#### INFORMATION PROVIDED ####

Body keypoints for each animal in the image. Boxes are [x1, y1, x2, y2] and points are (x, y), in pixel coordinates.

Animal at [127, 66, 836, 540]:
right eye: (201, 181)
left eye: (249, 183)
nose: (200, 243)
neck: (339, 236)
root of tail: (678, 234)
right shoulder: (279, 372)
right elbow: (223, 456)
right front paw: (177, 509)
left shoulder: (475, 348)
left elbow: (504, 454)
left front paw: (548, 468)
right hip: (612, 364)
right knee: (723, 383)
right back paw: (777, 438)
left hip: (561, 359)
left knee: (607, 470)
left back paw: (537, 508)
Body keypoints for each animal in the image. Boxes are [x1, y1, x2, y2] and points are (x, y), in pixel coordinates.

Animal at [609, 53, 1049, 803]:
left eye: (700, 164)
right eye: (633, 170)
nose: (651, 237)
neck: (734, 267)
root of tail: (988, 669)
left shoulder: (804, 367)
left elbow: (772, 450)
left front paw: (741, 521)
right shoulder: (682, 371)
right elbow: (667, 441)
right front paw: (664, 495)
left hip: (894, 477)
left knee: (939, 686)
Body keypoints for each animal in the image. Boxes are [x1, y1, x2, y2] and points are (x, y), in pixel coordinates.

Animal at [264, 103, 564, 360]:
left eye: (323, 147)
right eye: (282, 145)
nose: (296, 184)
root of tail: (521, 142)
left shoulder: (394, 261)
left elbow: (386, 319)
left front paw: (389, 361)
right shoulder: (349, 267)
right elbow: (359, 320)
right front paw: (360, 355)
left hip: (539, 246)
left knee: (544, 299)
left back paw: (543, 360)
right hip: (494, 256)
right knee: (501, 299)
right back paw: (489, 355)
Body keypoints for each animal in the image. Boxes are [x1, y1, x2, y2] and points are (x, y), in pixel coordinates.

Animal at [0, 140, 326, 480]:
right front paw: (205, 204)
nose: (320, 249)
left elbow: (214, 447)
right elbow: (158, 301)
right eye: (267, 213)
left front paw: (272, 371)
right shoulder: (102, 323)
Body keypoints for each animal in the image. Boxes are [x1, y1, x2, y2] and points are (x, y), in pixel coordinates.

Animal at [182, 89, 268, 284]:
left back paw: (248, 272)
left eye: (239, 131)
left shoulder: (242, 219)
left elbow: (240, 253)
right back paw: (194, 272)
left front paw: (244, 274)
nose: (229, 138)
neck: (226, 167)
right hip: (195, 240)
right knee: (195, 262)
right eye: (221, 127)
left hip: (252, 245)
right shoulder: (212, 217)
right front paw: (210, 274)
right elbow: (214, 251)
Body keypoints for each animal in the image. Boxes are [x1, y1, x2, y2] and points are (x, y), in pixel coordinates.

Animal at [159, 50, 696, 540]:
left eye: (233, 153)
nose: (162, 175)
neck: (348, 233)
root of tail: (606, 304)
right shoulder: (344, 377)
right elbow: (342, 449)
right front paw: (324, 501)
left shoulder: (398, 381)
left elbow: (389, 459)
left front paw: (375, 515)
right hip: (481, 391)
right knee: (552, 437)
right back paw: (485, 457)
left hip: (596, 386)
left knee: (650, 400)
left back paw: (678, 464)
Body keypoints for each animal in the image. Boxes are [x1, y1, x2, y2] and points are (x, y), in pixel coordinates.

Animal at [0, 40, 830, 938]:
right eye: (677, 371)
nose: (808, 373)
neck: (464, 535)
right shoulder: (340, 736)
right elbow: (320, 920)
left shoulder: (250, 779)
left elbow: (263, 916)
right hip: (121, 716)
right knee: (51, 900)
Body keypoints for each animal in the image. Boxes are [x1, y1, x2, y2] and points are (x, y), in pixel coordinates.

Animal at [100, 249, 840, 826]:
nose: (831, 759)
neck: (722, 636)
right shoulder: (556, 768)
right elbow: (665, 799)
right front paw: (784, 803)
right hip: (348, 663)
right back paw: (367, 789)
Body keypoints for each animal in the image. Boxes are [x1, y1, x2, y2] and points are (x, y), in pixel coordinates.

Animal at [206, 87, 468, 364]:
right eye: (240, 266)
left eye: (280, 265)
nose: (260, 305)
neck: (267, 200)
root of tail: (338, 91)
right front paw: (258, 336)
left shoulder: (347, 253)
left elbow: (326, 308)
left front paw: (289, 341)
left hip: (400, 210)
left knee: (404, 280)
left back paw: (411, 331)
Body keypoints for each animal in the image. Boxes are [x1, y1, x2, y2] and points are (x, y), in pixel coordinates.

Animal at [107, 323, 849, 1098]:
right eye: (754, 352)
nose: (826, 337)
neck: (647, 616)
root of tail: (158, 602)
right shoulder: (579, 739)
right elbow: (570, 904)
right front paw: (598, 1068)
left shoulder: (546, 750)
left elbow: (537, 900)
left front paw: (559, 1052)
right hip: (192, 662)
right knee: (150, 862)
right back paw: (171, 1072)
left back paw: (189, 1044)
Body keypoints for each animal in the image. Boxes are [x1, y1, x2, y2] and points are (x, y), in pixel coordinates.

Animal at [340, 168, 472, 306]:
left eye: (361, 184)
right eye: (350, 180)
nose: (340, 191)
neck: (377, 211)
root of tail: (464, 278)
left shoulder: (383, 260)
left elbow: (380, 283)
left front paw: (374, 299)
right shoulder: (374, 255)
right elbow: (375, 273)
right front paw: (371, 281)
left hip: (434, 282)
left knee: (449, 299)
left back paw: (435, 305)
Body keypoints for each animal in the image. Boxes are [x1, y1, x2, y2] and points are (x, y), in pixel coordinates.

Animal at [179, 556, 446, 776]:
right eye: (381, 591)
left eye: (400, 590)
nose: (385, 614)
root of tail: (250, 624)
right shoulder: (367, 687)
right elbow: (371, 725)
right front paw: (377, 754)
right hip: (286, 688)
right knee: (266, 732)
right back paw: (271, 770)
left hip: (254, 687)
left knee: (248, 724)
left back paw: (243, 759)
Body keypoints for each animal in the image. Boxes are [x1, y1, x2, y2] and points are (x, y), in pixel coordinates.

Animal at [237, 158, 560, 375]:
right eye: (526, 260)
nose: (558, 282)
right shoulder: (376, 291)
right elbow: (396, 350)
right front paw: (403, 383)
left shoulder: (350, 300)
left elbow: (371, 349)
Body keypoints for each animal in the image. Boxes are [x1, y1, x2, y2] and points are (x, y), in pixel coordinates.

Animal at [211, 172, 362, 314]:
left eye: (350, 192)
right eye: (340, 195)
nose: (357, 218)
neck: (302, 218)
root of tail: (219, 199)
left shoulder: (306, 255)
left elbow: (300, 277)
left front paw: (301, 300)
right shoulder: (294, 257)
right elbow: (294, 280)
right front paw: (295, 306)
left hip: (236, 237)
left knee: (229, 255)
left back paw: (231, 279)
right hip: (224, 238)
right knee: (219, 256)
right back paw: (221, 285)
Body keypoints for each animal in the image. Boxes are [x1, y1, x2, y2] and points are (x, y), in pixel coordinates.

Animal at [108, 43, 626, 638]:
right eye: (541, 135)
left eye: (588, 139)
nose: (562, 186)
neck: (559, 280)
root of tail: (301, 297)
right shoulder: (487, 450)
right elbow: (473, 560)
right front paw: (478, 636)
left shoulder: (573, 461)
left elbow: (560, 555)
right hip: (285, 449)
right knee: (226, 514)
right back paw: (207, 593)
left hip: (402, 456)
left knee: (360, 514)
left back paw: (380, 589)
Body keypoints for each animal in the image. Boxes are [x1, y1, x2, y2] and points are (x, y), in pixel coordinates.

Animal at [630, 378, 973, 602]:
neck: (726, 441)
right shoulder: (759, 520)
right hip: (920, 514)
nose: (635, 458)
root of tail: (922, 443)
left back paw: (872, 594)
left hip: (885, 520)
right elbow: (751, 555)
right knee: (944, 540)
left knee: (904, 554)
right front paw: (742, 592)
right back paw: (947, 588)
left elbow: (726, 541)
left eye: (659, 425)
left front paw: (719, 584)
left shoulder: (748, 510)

####

EXERCISE PROMPT: Write out, exactly and with nothing else, the lines of the listing above from its first line through the line with "root of tail: (678, 234)".

TASK RESULT:
Body keypoints for each animal in the image. Boxes are [x1, y1, x2, y2] and points are (x, y), in pixel coordinates.

Animal at [127, 66, 836, 540]:
right eye: (201, 181)
left eye: (249, 183)
nose: (200, 243)
neck: (339, 236)
root of tail: (678, 234)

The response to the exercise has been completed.